Consegna 1: Indica se ciascuna delle affermazioni seguenti concorda con il brano su blog ed editoria riportato sotto, rispondendo sì o no e citando alla lettera le parole del brano che lo stabiliscono: (a) chi scrive ha un lavoro stabile e ben retribuito; (b) secondo il brano, la rete preferisce i contenuti profondi; (c) chi scrive lavora in mezzo ai libri.
Consegna 2: Prosegui il brano su blog ed editoria a partire dalla domanda con cui termina, mantenendo lo stesso tono e la stessa voce in prima persona.

Sezione del documento:
========================

Con i blog molti hanno temuto un ennesimo scossone per il mondo editoriale. Invece non è così. Il web si dimostra capace di discriminare proprio perché la democrazia della rete preferisce i contenuti profondi agli efferimeri sfoghi di qualche narciso, e collabora diffondendo cultura. Senza coercizioni e politiche. Non è poco, vi pare?

di Barbara Ronca


Se Dio vuole, da qualche tempo, ho un lavoro.
Un lavoro precario, sia chiaro: pochi soldi e poche certezze, come si addice a ogni laureato in materie umanistiche che si rispetti.
In cambio, però, ho un sacco di soddisfazioni: perché lavoro, come ogni laureato in materie umanistiche con la testa dura che si rispetti, in mezzo ai libri (da cui, capirete, la mancanza di denaro). In mezzo ai libri, in fondo, io sono felice: perché l’ho sempre saputo che quegli affari magici di carta e inchiostro sarebbero diventati, prima o poi, la mia vita. 

A volte, però, mi capita di pensare di essere capitata in mezzo al mio elemento naturale nel momento storico sbagliato: perché ha ancora senso, mi chiedo spesso, occuparsi di letteratura nell’era dei collegamenti ad alta velocità e della cultura svenduta su internet?

========================

Dati forniti:
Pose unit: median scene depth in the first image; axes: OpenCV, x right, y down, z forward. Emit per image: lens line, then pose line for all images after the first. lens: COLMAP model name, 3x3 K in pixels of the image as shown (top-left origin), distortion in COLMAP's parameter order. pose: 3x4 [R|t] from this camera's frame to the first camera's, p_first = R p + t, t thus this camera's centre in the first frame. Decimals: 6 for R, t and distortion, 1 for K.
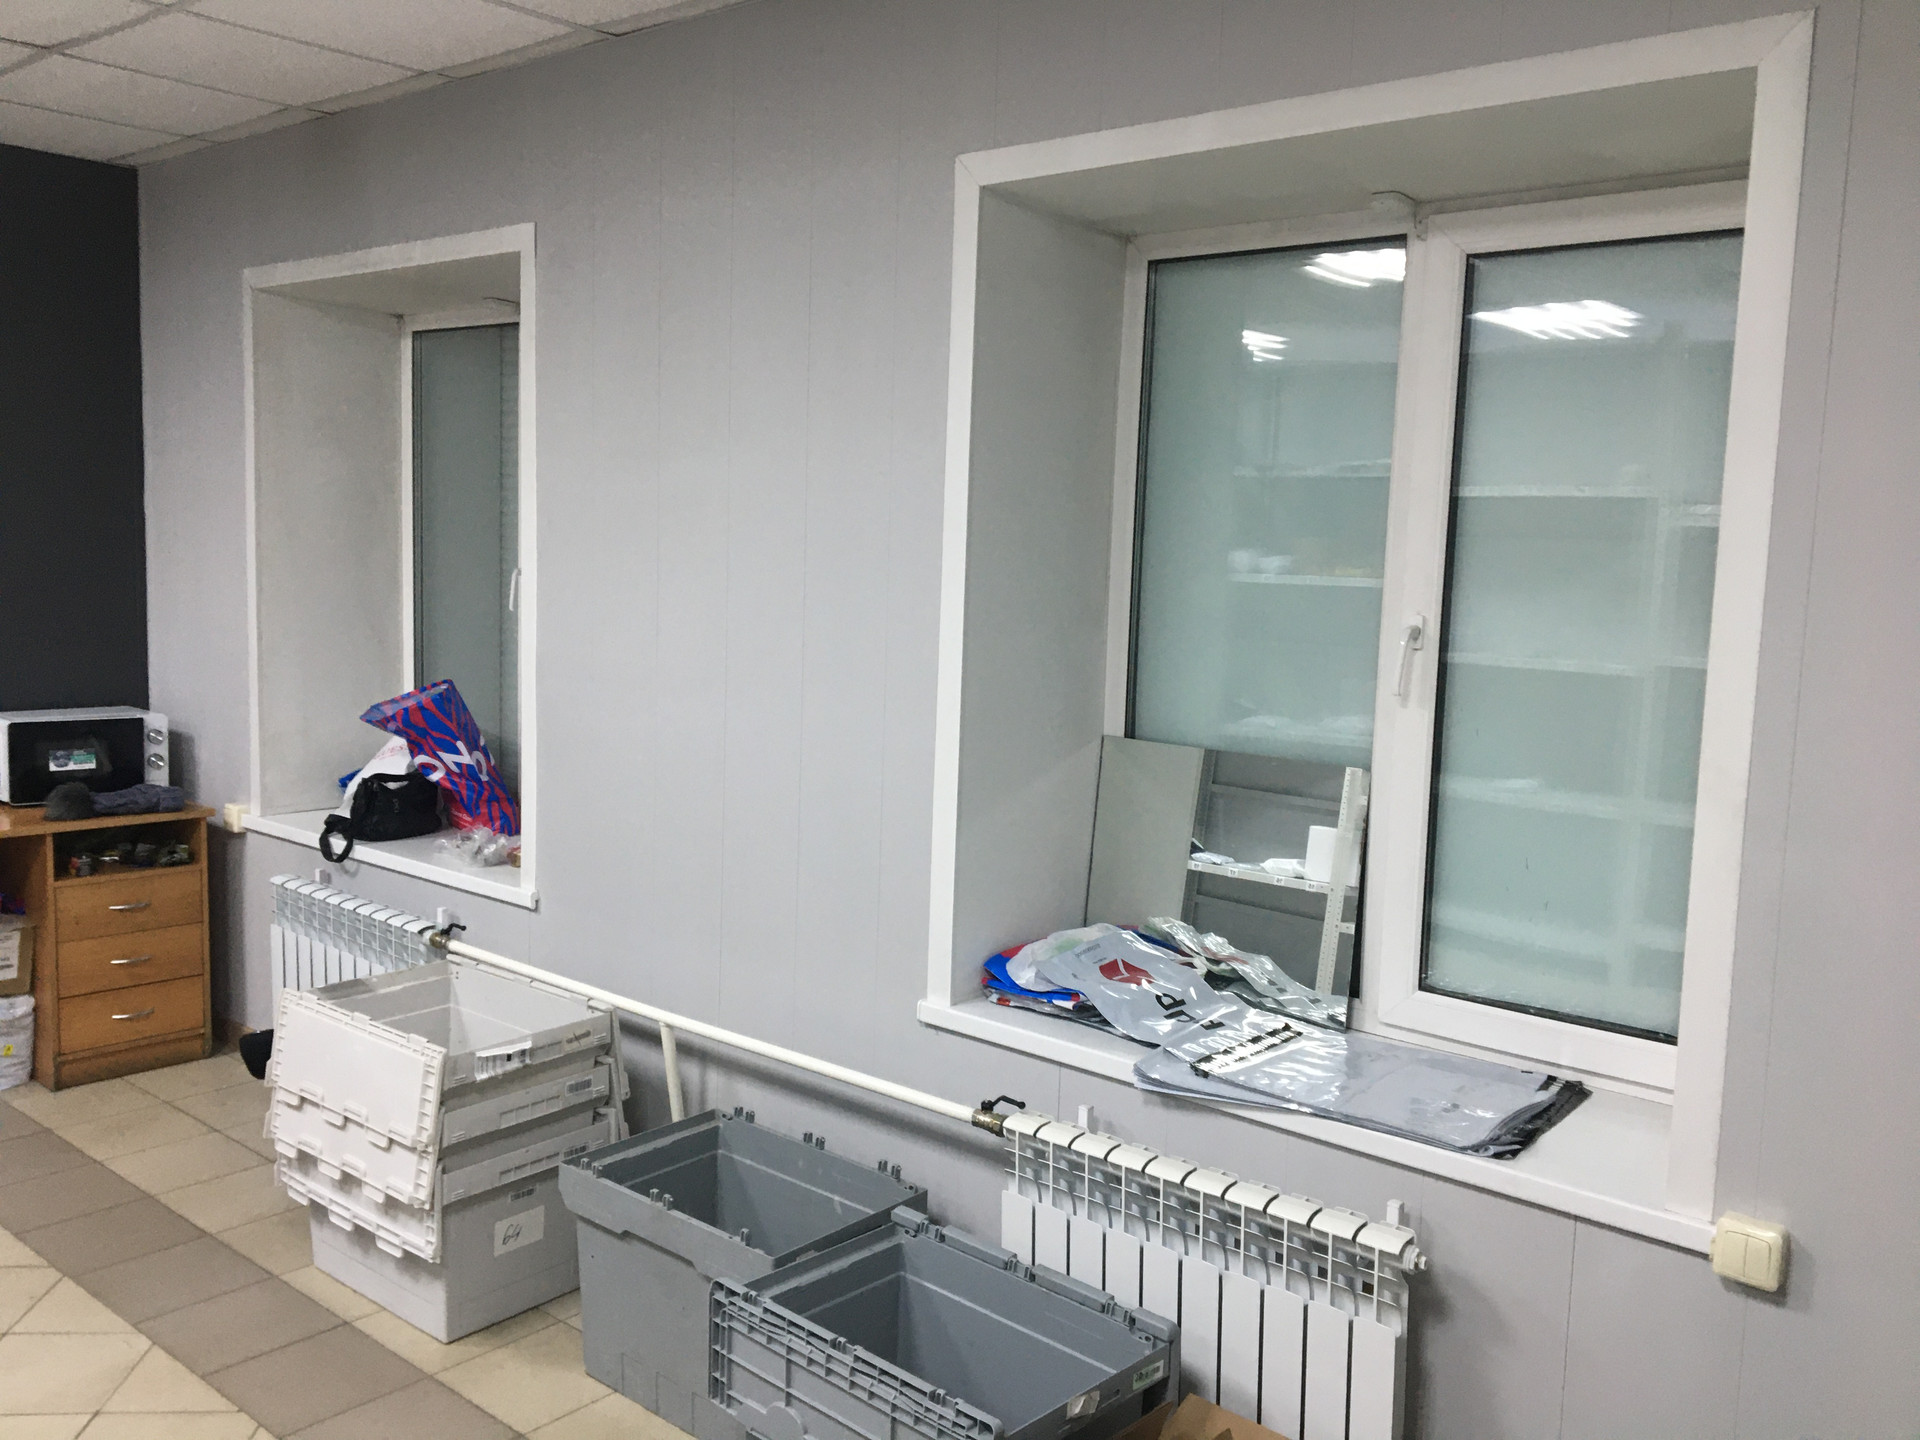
lens RADIAL K [[1595.8, 0, 960.0], [0, 1595.8, 720.0], [0, 0, 1]] dist [0.086974, -0.153314]
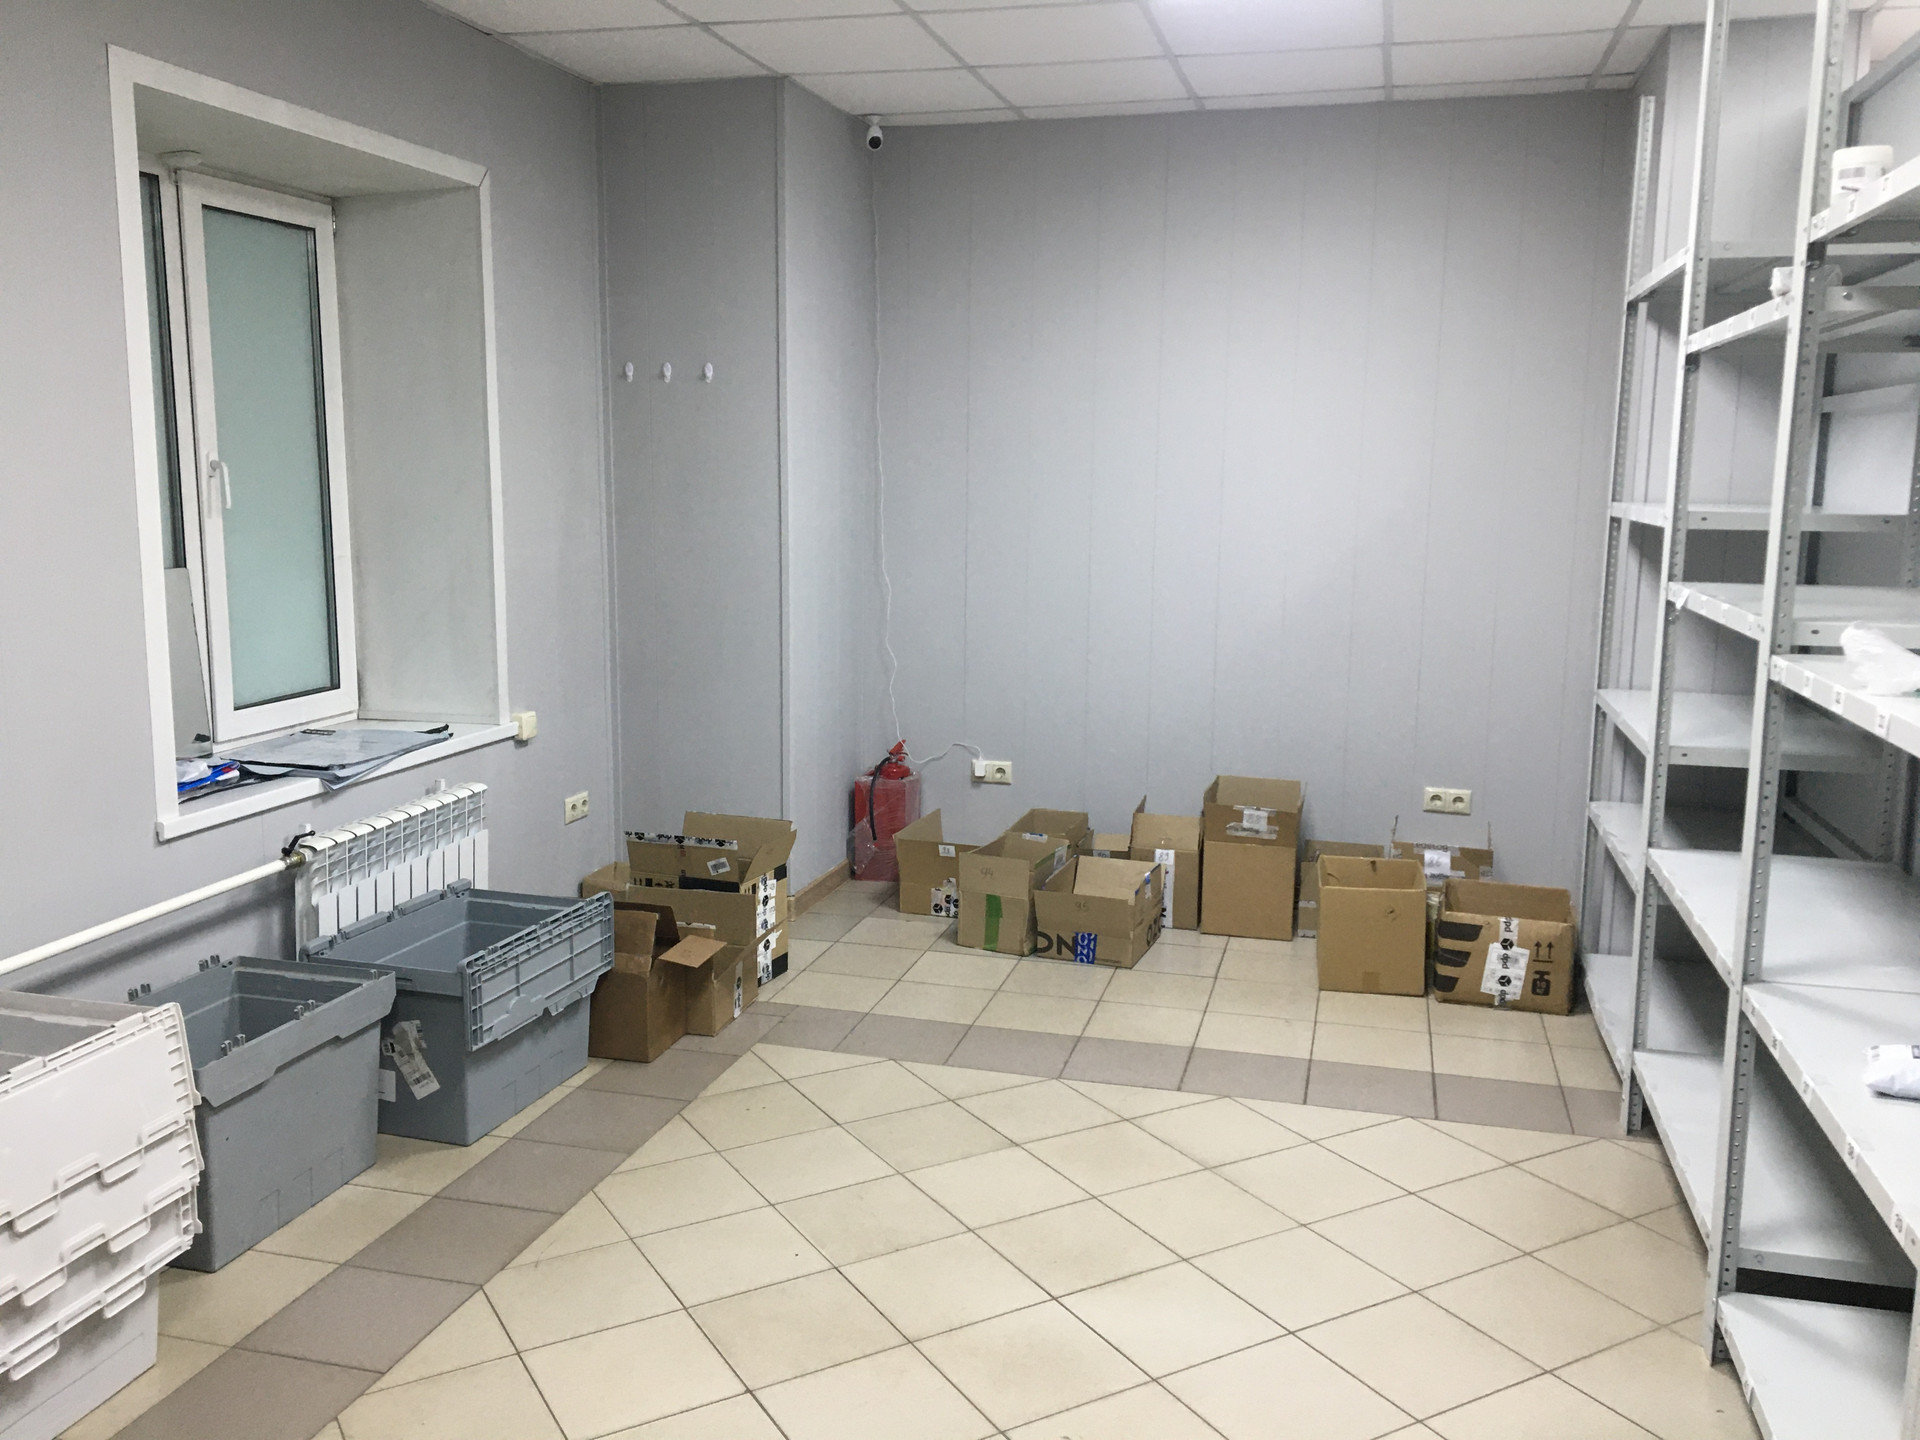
lens RADIAL K [[1615.7, 0, 960.0], [0, 1615.7, 720.0], [0, 0, 1]] dist [0.089925, -0.104293]
pose [[-0.423929, -0.185648, 0.886464, -1.532438], [0.069473, 0.969217, 0.236202, -0.150469], [-0.903027, 0.161718, -0.397982, 1.151912]]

========================

Risposta 1:
(a) No: "Un lavoro precario, sia chiaro: pochi soldi e poche certezze".
(b) Sì: "la democrazia della rete preferisce i contenuti profondi".
(c) Sì: "perché lavoro, come ogni laureato in materie umanistiche con la testa dura che si rispetti, in mezzo ai libri".

Risposta 2:
Ha ancora senso dedicarsi a un oggetto che si sfoglia, si consulta, si tiene teneramente in mano, quando ormai tutto si muove in punta di mouse, quando invece che aprendo un quotidiano si comincia la giornata visitando i blog preferiti?
Quando la rete è diventata un’abitudine quotidiana per molti, quando lo strumento (prezioso, creativo) del blog ha permesso all’uomo comune (e dico uomo nel senso più ampio del termine: perché nonostante le previsioni iniziali, a scrivere blog non sono solo liceali annoiati e introversi, ma anche persone di mezza età) di esprimersi in totale libertà, io ho creduto – come molti – che questo fosse il proverbiale inizio della fine.

Ho pensato che lasciare chiunque libero di dire qualsiasi cosa avrebbe necessariamente dato vita ad un’anarchia ideologica da cui non si sarebbe più tornati indietro. Ho immaginato che il diario on line sarebbe stato il mezzo di scambio di idee (ma anche di informazioni, oggetto molto più codificato delle idee) più diffuso in assoluto, e che questo avrebbe comportato un necessario, inarrestabile, abbassamento del livello medio della possibilità di condivisione della cultura.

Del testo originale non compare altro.